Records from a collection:
****************

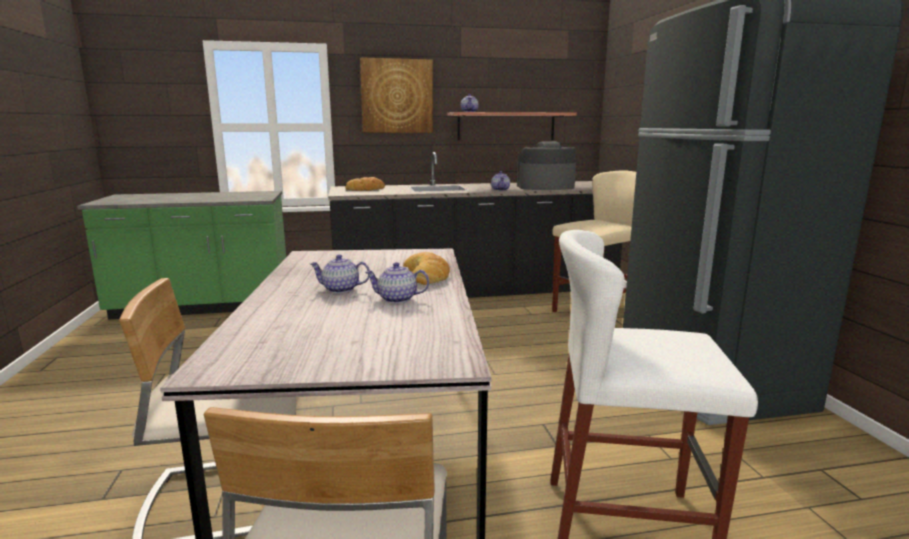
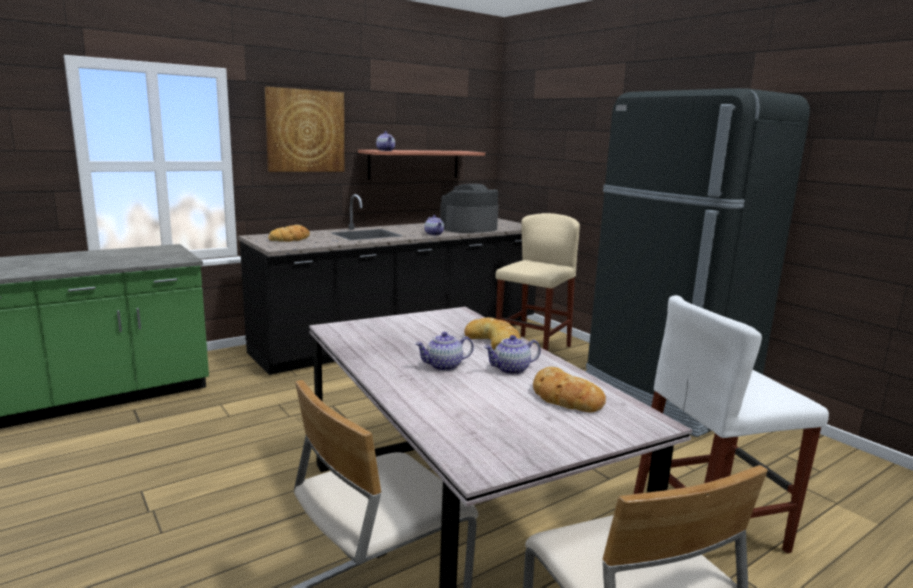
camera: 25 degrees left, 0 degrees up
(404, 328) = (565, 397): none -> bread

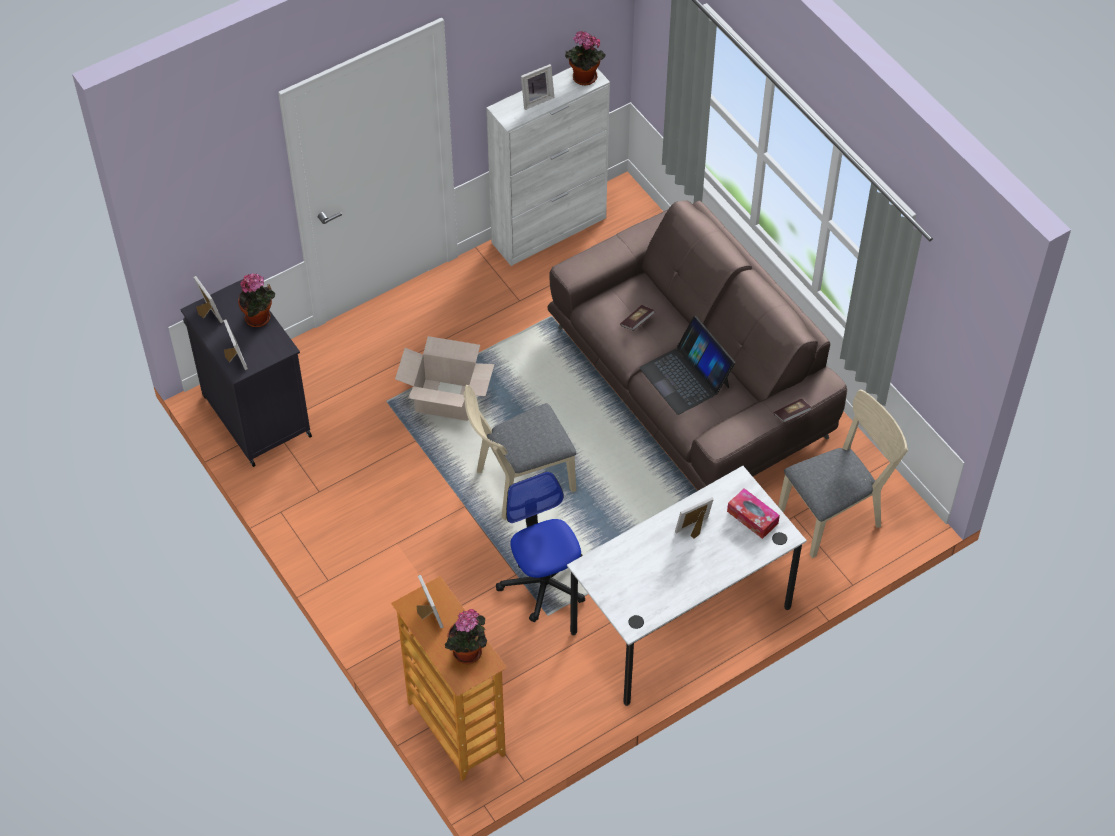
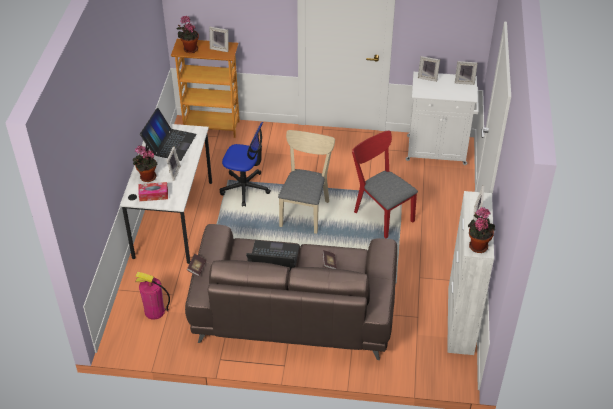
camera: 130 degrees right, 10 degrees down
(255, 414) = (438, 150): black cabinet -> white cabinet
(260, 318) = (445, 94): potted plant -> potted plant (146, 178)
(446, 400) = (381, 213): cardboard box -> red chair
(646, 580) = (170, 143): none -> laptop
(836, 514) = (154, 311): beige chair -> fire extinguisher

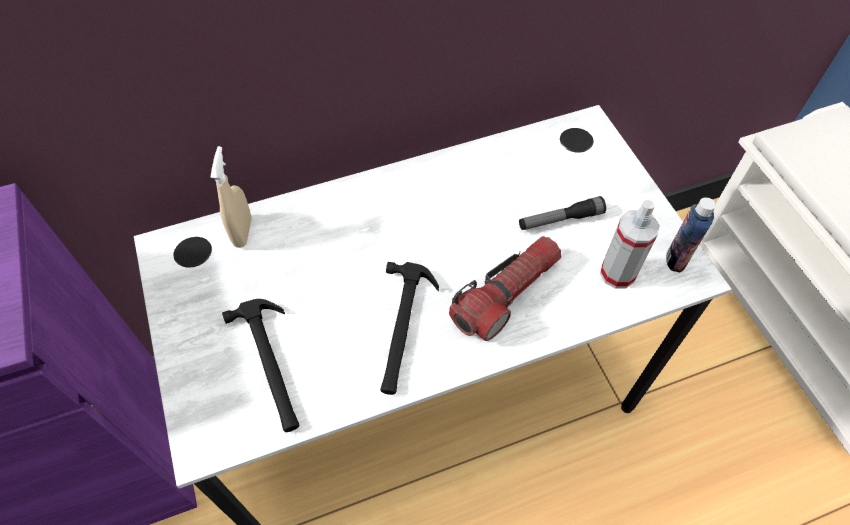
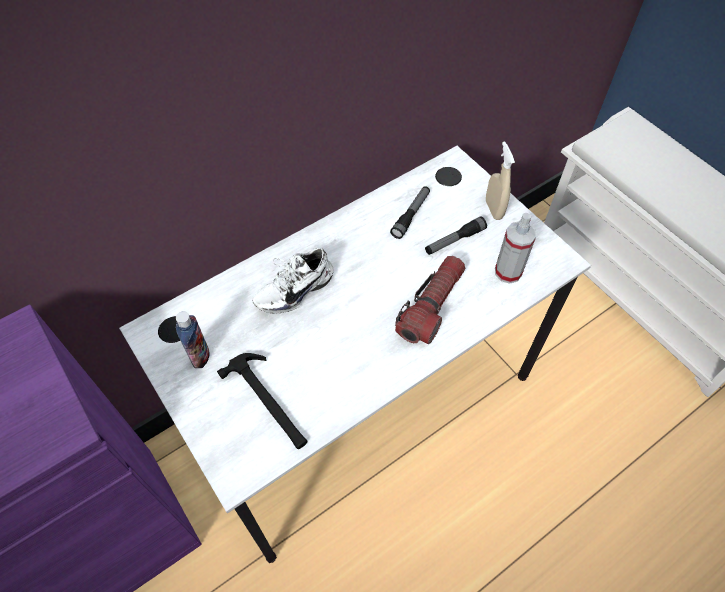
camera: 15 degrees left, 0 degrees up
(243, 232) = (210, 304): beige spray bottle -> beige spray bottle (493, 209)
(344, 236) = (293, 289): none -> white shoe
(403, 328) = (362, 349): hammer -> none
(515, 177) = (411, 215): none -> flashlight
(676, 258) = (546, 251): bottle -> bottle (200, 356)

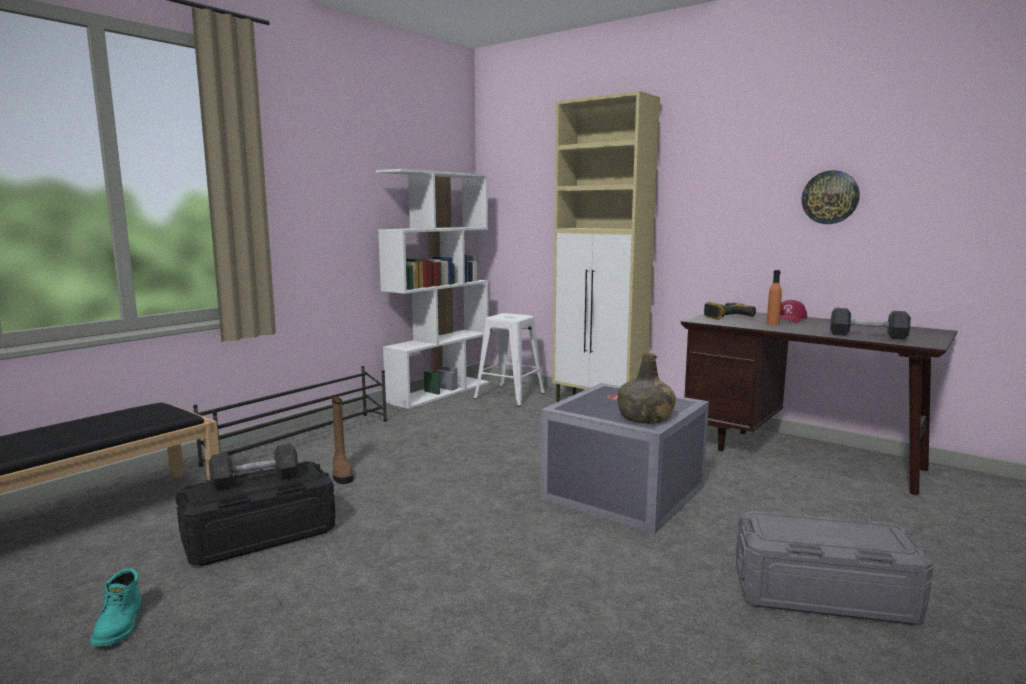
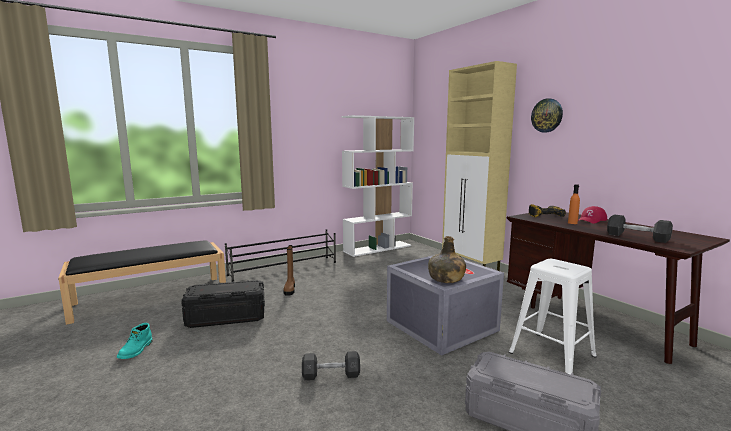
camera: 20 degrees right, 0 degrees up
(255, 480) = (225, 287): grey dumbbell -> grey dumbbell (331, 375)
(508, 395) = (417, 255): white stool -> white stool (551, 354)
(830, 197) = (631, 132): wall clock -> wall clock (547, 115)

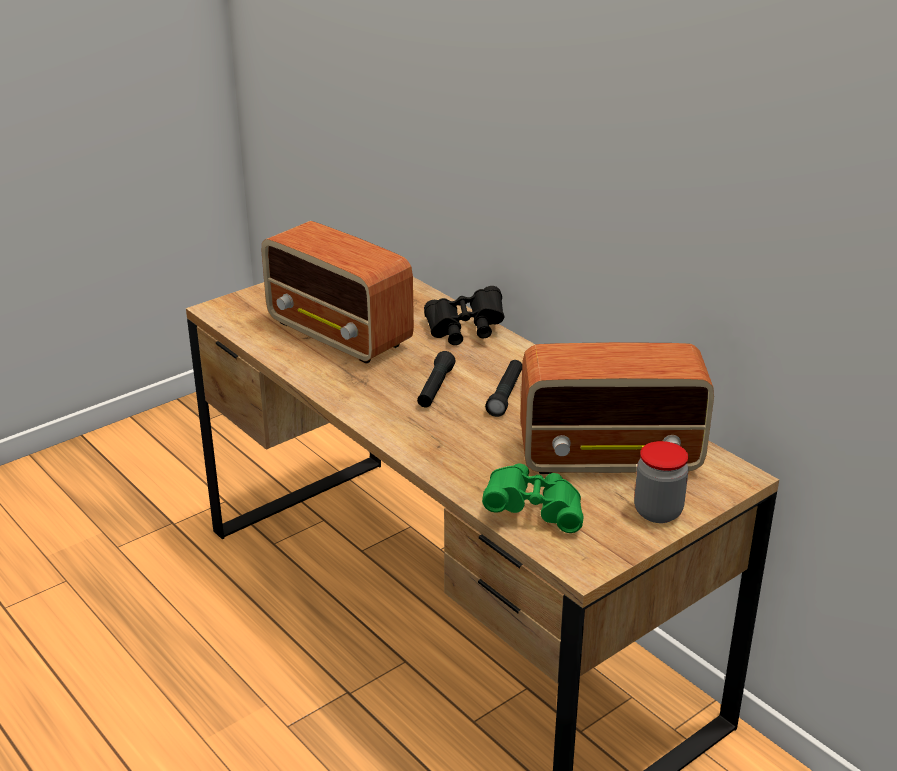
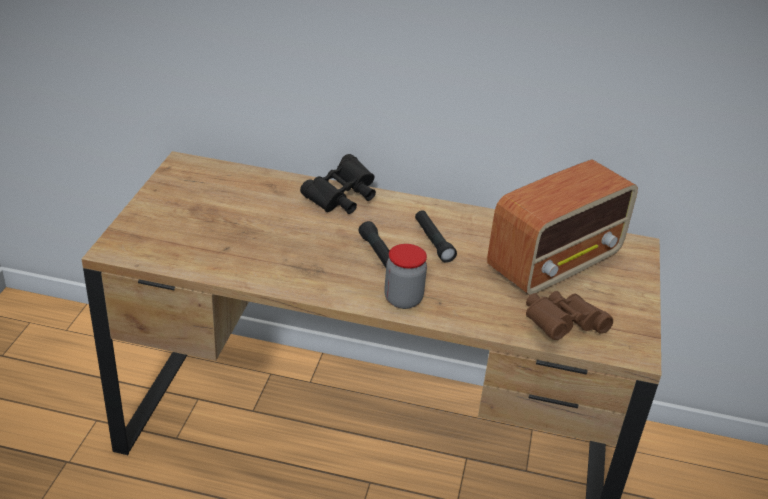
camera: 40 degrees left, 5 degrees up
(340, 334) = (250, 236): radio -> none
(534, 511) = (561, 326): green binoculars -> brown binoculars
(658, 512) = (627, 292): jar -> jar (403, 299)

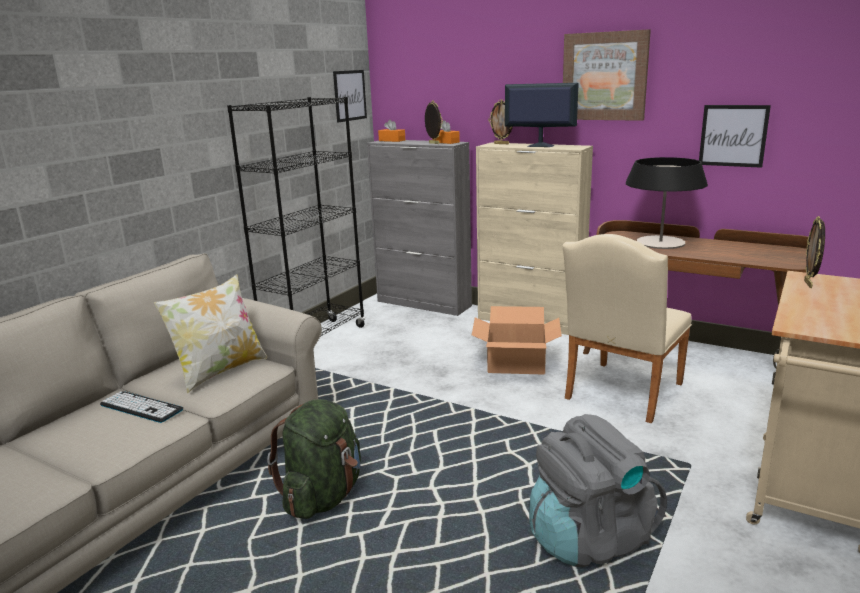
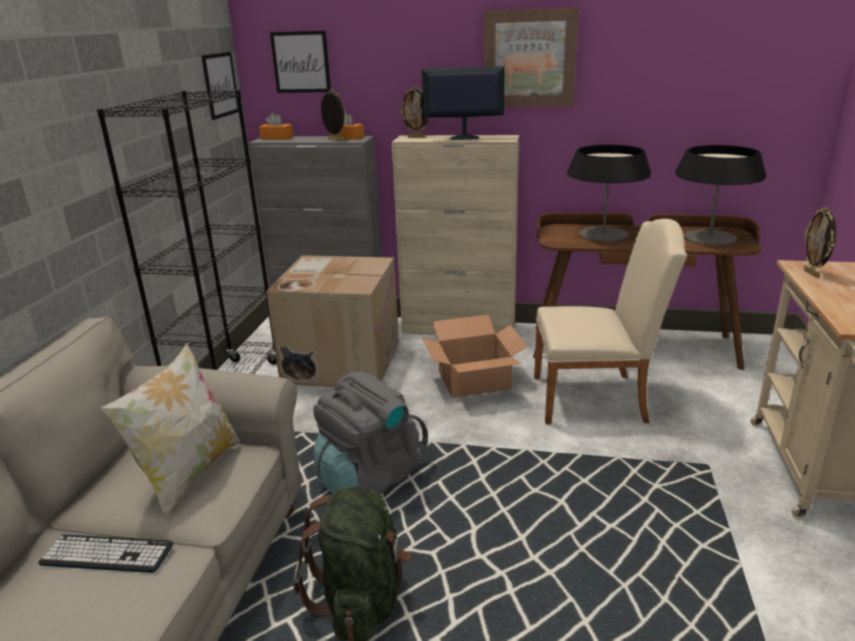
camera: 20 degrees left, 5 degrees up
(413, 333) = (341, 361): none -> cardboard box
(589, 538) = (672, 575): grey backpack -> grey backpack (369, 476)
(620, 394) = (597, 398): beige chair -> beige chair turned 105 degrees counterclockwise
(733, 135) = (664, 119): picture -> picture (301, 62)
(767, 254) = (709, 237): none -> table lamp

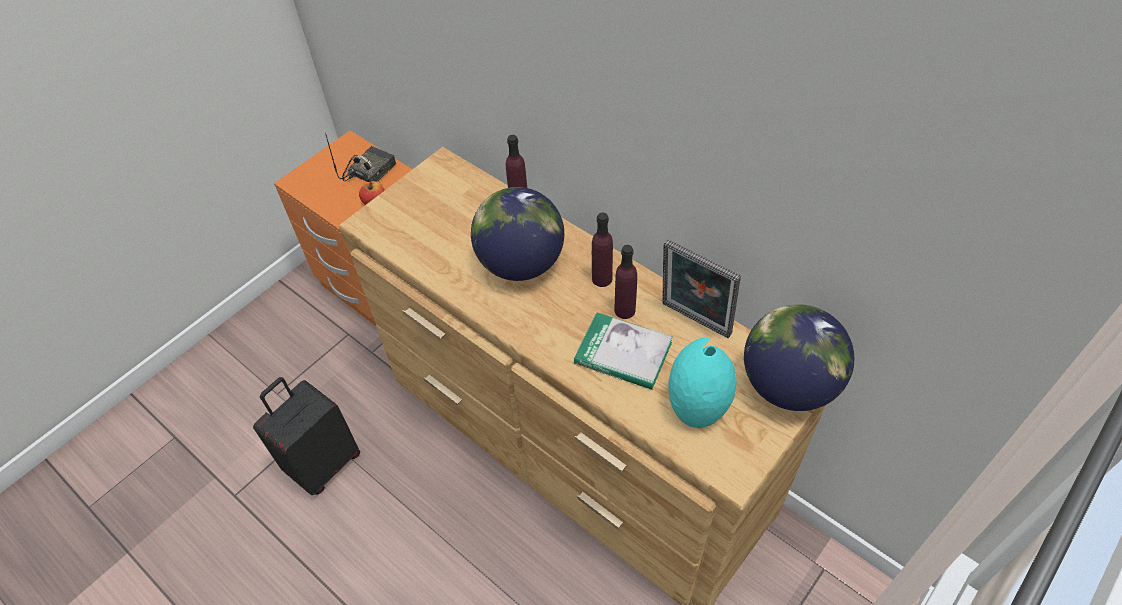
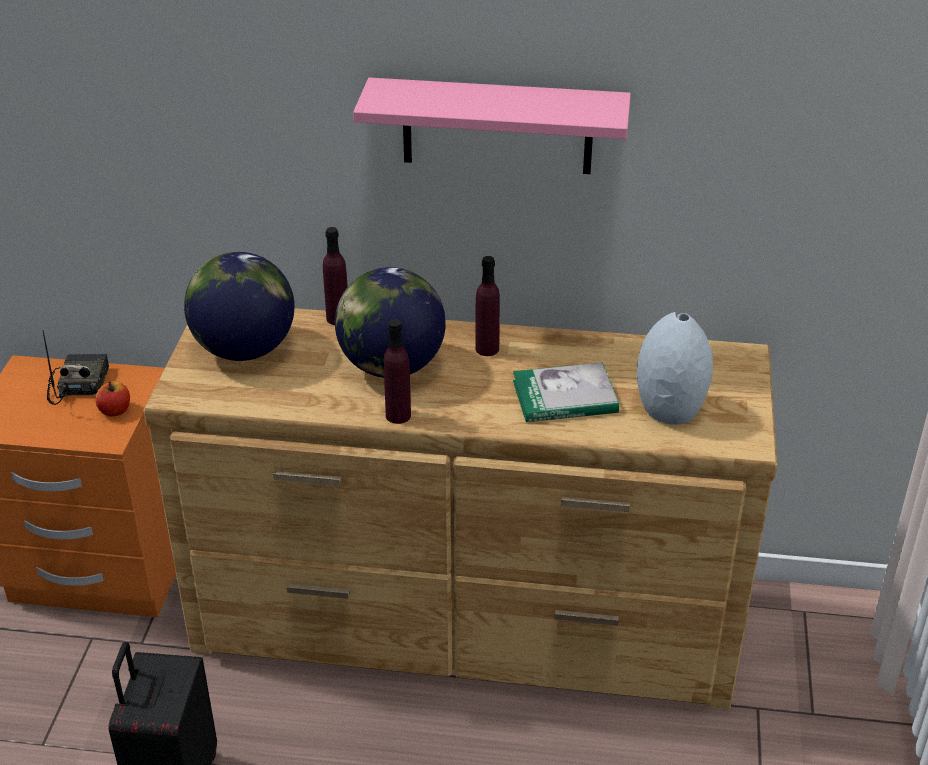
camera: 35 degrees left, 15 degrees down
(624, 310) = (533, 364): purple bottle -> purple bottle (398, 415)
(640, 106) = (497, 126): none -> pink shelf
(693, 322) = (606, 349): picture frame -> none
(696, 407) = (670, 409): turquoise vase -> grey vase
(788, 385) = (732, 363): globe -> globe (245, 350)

****************

* Exercise brief: Retype the data above as given, letting no picture into the copy.

* Answer space:
camera: 25 degrees left, 0 degrees up
(404, 328) = (565, 397): none -> bread

camera: 130 degrees right, 10 degrees down
(255, 414) = (438, 150): black cabinet -> white cabinet
(260, 318) = (445, 94): potted plant -> potted plant (146, 178)
(446, 400) = (381, 213): cardboard box -> red chair
(646, 580) = (170, 143): none -> laptop
(836, 514) = (154, 311): beige chair -> fire extinguisher

camera: 15 degrees left, 0 degrees up
(243, 232) = (210, 304): beige spray bottle -> beige spray bottle (493, 209)
(344, 236) = (293, 289): none -> white shoe
(403, 328) = (362, 349): hammer -> none
(515, 177) = (411, 215): none -> flashlight
(676, 258) = (546, 251): bottle -> bottle (200, 356)

camera: 20 degrees right, 0 degrees up
(255, 480) = (225, 287): grey dumbbell -> grey dumbbell (331, 375)
(508, 395) = (417, 255): white stool -> white stool (551, 354)
(830, 197) = (631, 132): wall clock -> wall clock (547, 115)

camera: 40 degrees left, 5 degrees up
(340, 334) = (250, 236): radio -> none
(534, 511) = (561, 326): green binoculars -> brown binoculars
(658, 512) = (627, 292): jar -> jar (403, 299)

camera: 20 degrees left, 5 degrees up
(413, 333) = (341, 361): none -> cardboard box
(589, 538) = (672, 575): grey backpack -> grey backpack (369, 476)
(620, 394) = (597, 398): beige chair -> beige chair turned 105 degrees counterclockwise
(733, 135) = (664, 119): picture -> picture (301, 62)
(767, 254) = (709, 237): none -> table lamp

camera: 35 degrees left, 15 degrees down
(624, 310) = (533, 364): purple bottle -> purple bottle (398, 415)
(640, 106) = (497, 126): none -> pink shelf
(693, 322) = (606, 349): picture frame -> none
(696, 407) = (670, 409): turquoise vase -> grey vase
(788, 385) = (732, 363): globe -> globe (245, 350)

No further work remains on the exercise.